**Study text:**
Tenecteplase Could Lower Bleeding Risk vs Alteplase in Acute Stroke


Analysis of real-world registry data presented at ISC 2022 provide insight into the risk of intracranial hemorrhage with tenecteplase versus alteplase in patients with acute ischemic stroke.

Steven J. Warach, MD, PhD

Steven J. Warach, MD, PhD

Analysis of a registry including patients from New Zealand, Australia, and the US is providing clinicians with insight into the real-world effects of tenecteplase versus alteplase as a treatment in patients with acute stroke.

Using deidentified patient-level data from the ongoing CERTAIN collaboration, results of the study demonstrate use of tenecteplase was associated with a 43% lower rate of symptomatic intracranial hemorrhage (sICH) than alteplase, with a 59% lower rate among those who required thrombectomy and a 42% lower rate among those who did not undergo thrombectomy.

**Work request A:** In the stroke article, how much lower was the rate of symptomatic intracranial hemorrhage with tenecteplase than with alteplase among patients who required thrombectomy?
**Work request B:** Please write the next part of the stroke article, picking up after its final sentence.

**Supplied information:**
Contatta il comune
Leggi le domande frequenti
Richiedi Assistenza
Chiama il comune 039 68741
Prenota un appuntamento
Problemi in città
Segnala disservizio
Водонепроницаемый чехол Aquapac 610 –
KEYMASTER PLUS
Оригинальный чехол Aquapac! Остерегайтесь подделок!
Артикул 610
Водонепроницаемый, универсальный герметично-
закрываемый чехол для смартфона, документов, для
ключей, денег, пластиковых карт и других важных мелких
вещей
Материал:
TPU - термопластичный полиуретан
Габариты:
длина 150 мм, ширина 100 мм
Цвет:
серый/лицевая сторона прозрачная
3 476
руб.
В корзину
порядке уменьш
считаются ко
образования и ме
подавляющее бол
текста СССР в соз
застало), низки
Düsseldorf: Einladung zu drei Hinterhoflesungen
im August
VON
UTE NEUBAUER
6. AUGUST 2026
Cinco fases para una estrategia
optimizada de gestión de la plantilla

**Answer section A:** 59% lower.

**Answer section B:**
“No single trial has proved that tenecteplase is superior, however, in combination, the evidence has shown that tenecteplase is at least as good as alteplase in preventing long-term disability after a stroke and is more effective in dissolving large clots,” said lead investigator Steven J. Warach, MD, PhD, professor of neurology at the Dell Medical School at the University of Texas at Austin, medical director for Ascension hospitals in Texas and chair of Ascension’s national stroke group, in a statement.

Although phase 3 trials are ongoing, Warach and a team of colleagues sought to examine the safety of tenecteplase for thrombolysis. With this in mind, investigators designed their study as an analysis of data from patients with stroke treated with thrombolytics within a registry from the ongoing CERTAIN collaboration.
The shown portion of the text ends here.